17 And the rest of it he makes into a god, his idol, and falls down to it and worships it. He prays to it and says, “Deliver me, for you are my god!” Is. 44
Homeschool.
There is a shield of control that is taken up when you decide to homeschool. We convince ourselves that if we purchase the perfect curriculum or we have our children memorize the right Scriptures, that it will give birth to a child guaranteed to walk in holiness.
All this curriculum
I have labored and agonized over my educational choices for my children. I've listened to experts convince me that this form of teaching or that writing assignment will be the closing arguments to a successful homeschooling career.
Planning, researching, preparing, and asking questions is not wrong. It's when we put our full selves into those things and become resentful when our kids struggle that it is an issue. As a parent, we want a guarentee that something is going to produce our desired results.
It seems as if the Israelites were wanting this very thing too. They measured and cut and fashioned. They shaped and nourished. And in the end, the only thing being produced was self-reflective idol of worship. While they were righteous in their planning and preparing, somewhere along the way, they lost sight of the end game. They became so focused on the details of preparation that they forgot that all of this working was unto the Lord. They weren't taking time to look up from their workbench to see if the Lord was pleased with the results. This is an enormous temptation in homeschooling. We wander around trying to get the best textbooks and use the latest educational theories, but in the end, the Lord is the one who teaches and trains our children in godliness.
Giving it away
We are to continue to be diligent in our teaching of Ancient Greece and the Pythagorean Theorem to our children. But let us not forget that we have to surrender their little hearts to the Lord. Offer the time of studies to the Lord in prayer everyday with your children. Remind them that you don't have all the answers. Point them to the fact that they can have all the answers, but if their heart is cold to the Lord, it's all vanity. For as much as they can solve math facts quickly, they need to be just as fast to offer to help a friend in need.
I want to be able to control my children's hearts. I want to make godly decisions for them. Just because I make all the right decisions for their homeschooling, I am no entitled to the results.
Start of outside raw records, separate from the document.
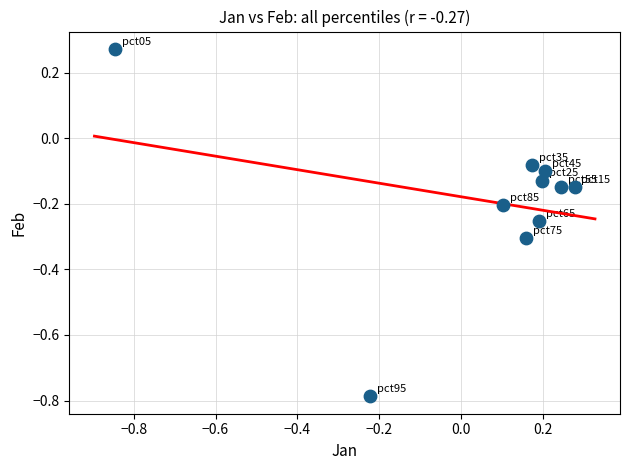

What is the range of X values (max minus min)?

1.1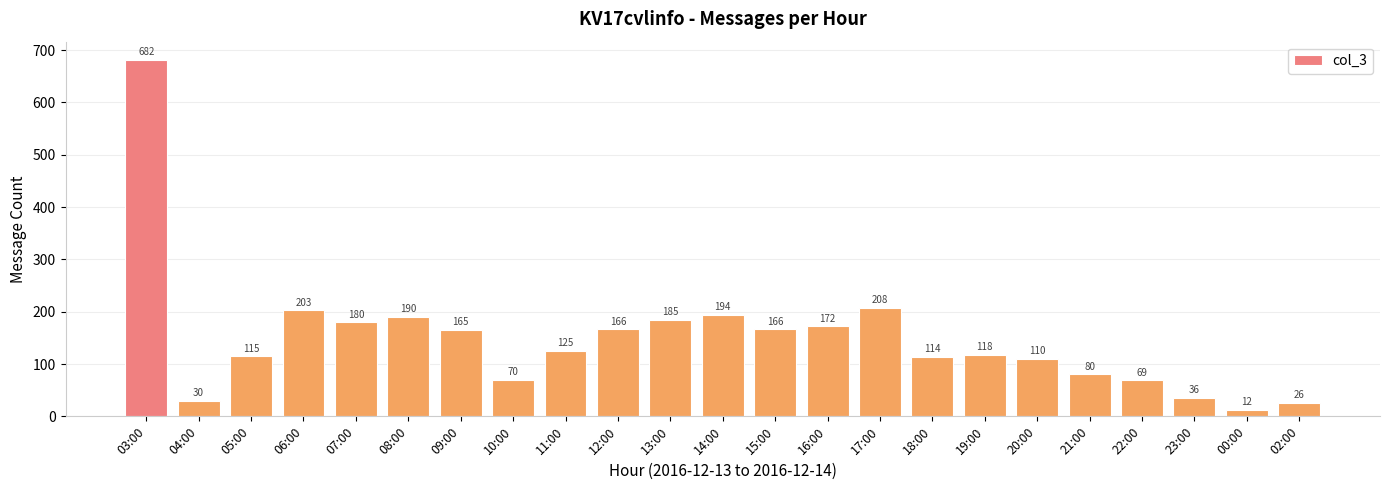

Reading left to right, list all the values displayed in this chart.

03:00=682	04:00=30	05:00=115	06:00=203	07:00=180	08:00=190	09:00=165	10:00=70	11:00=125	12:00=166	13:00=185	14:00=194	15:00=166	16:00=172	17:00=208	18:00=114	19:00=118	20:00=110	21:00=80	22:00=69	23:00=36	00:00=12	02:00=26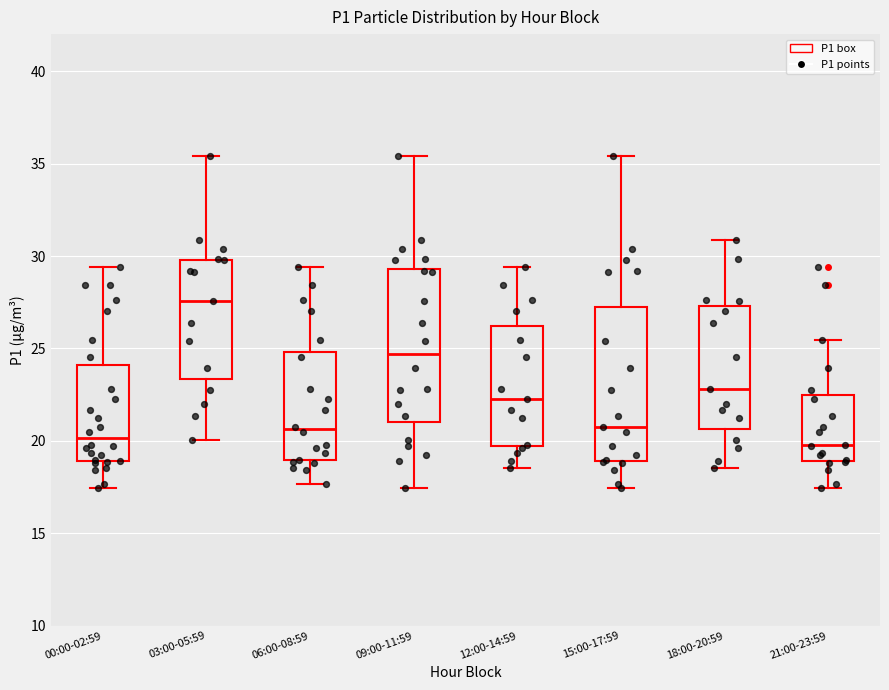

Reading left to right, read every box against the y-axis: the position of its median line, the range the box covers, and the ends of its whiskers. The values are not printed on the chart, so give them approximately, as read against the axis.

00:00-02:59: median 20.0, box 19.0 to 24.0, whiskers 17.5 to 29.5
03:00-05:59: median 27.5, box 23.5 to 30.0, whiskers 20.0 to 35.5
06:00-08:59: median 20.5, box 19.0 to 25.0, whiskers 17.5 to 29.5
09:00-11:59: median 24.5, box 21.0 to 29.5, whiskers 17.5 to 35.5
12:00-14:59: median 22.5, box 19.5 to 26.0, whiskers 18.5 to 29.5
15:00-17:59: median 21.0, box 19.0 to 27.5, whiskers 17.5 to 35.5
18:00-20:59: median 23.0, box 20.5 to 27.5, whiskers 18.5 to 31.0
21:00-23:59: median 20.0, box 19.0 to 22.5, whiskers 17.5 to 25.5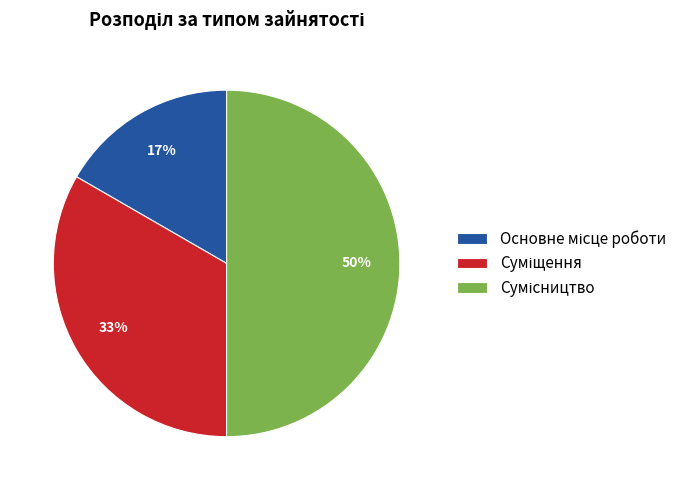

To the nearest percent, what is the difference between the largest and smallest slice percentages?

33%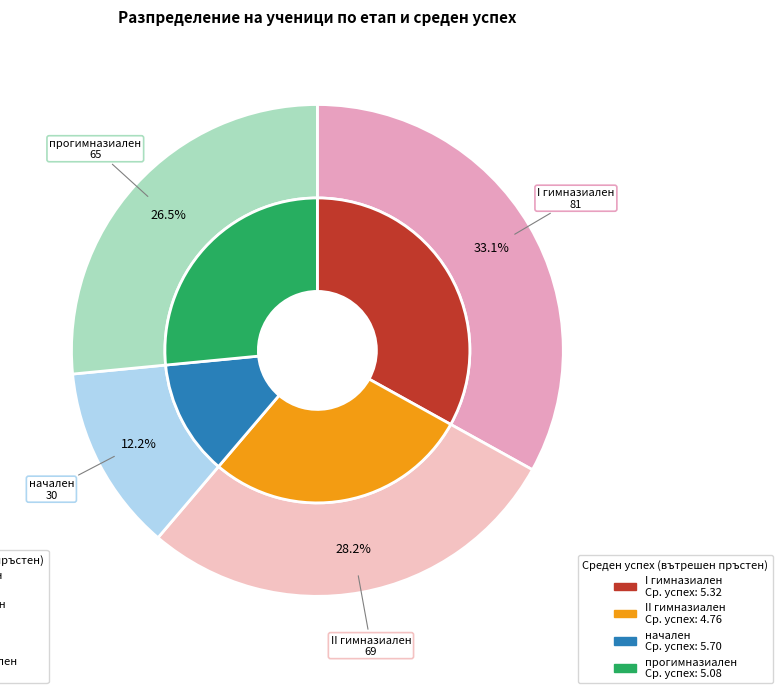

What is the largest slice in the pie chart?

I гимназиален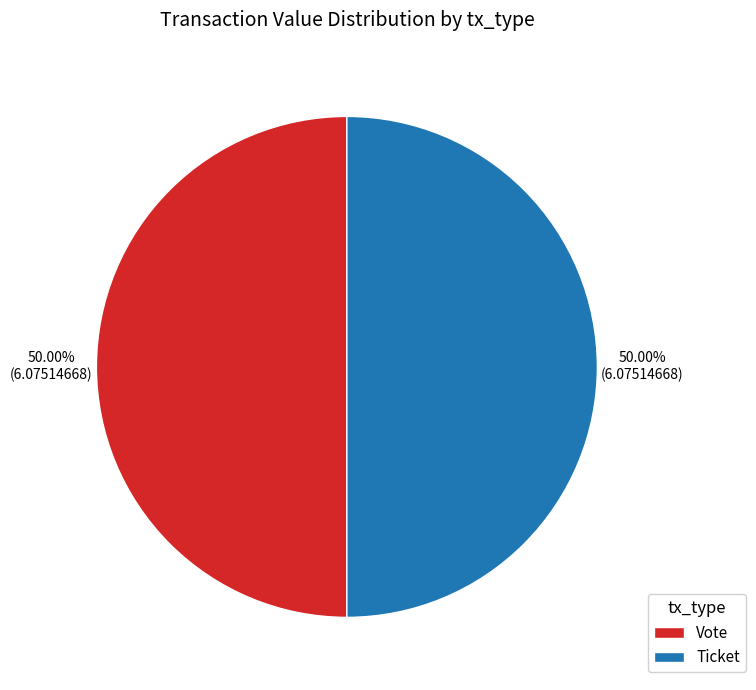

Combined, do Ticket and Vote account for over 50%?

Yes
But the reality is that as they get older, decision ownership becomes an important part of their education. As I look back on my journey with the Lord, it is in the wrestling, the pain, the doubt, and the confusion that the Lord has reminded me that his hand extends out to my rescue. I need to afford my children the opportunity to grasp his hand too. And if I'm going to trust that his reach is long enough, I have to give up trying to rescue them myself through a solid education alone. This is an amazing post about things to pray for our children.
Our trust and faith needs to be grounded in the Lord, and not simply in the educational choices we make for our children. We can't control their hearts, that is the Lord's territory. But we can bring their hearts into rooms of grace, truth, Scriptural curiosity, and humble question asking.